La nature indécidable de la ligne de front est admirablement bien rendue : que ce soit en zone urbaine ou dans le désert, difficile de (sa)voir avec précision où est le camp américain, où sont les insurgés, avec de part et d’autre des lignes les populations civiles, filmées ici telles qu’elles sont : des témoins postés à leur corps défendant aux 1ères loges du conflit. La place que donne Bigelow aux Irakiens semble juste et honnête : ils ne sont pas invisibles, ils existent dans le film, mais la cinéaste n’essaie jamais de se mettre à leur place, évitant de glisser vers un point de vue qui pourrait apparaître comme facile, paternaliste. Les différentes figures d’Irakiens qui apparaissent dans le film (terroriste suicidaire, gamin faisant du petit business, badauds impuissants et parfois victimes de la nervosité des troupes occupantes, professeur bilingue, combattants…) dessinent la mosaïque d’un peuple occupé que la cinéaste montre mais ne juge pas.

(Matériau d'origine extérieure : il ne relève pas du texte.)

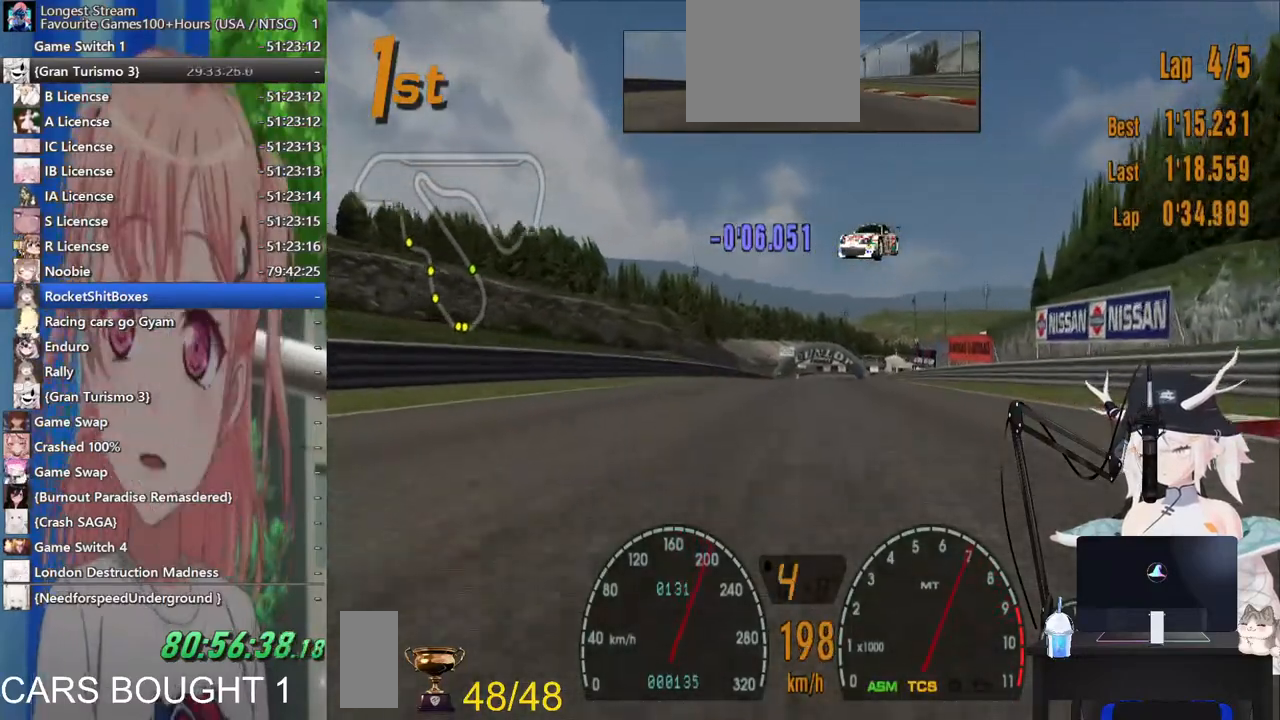
{"dt_ms": 500, "buttons": [], "left_stick": "center", "right_stick": "center", "events": []}
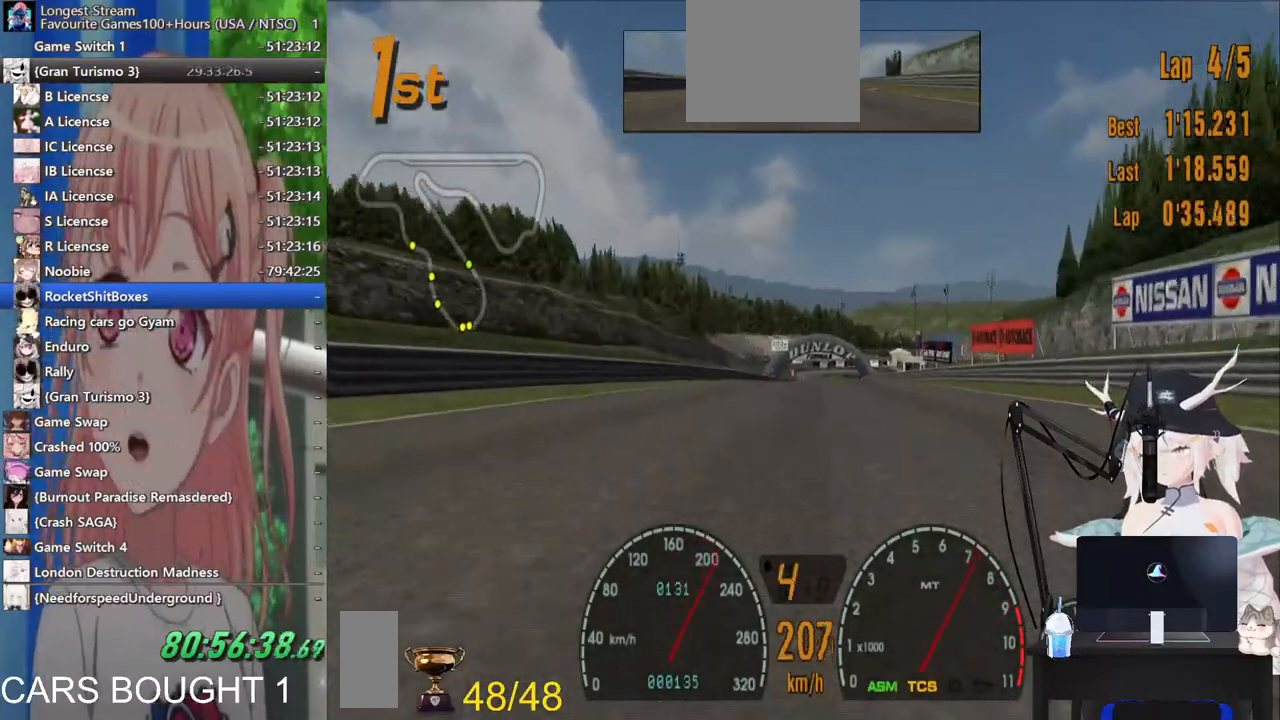
{"dt_ms": 500, "buttons": [], "left_stick": "center", "right_stick": "center", "events": []}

Réalité dérangeanteArrivé au bout de sa mission, le lieutenant James rentre chez lui et retrouve femme et bébé. Une scène le montre au supermarché, prostré devant un gigantesque rayon de corn-flakes. Ce plan marquant peut signifier au moins deux choses. Si les Etats-Unis partent occuper des pays lointains, c’est pour préserver leur mode de vie hyperconsumériste jusqu’à l’absurde, et notamment la possibilité d’approvisionner de toutes les marques possibles de céréales toutes les épiceries de l’Union. Entre les dégâts d’une guerre et la multitude des boîtes de corn-flakes, il y a un raccourci stupéfiant, un contraste violent et dérisoire. L’autre signification de ce plan est plus dérangeante. La vie de famille tranquille ennuie profondément James. A cette version étroite mais réelle du “rêve américain”, il préfère l’adrénaline des champs de mines, le voisinage avec la mort.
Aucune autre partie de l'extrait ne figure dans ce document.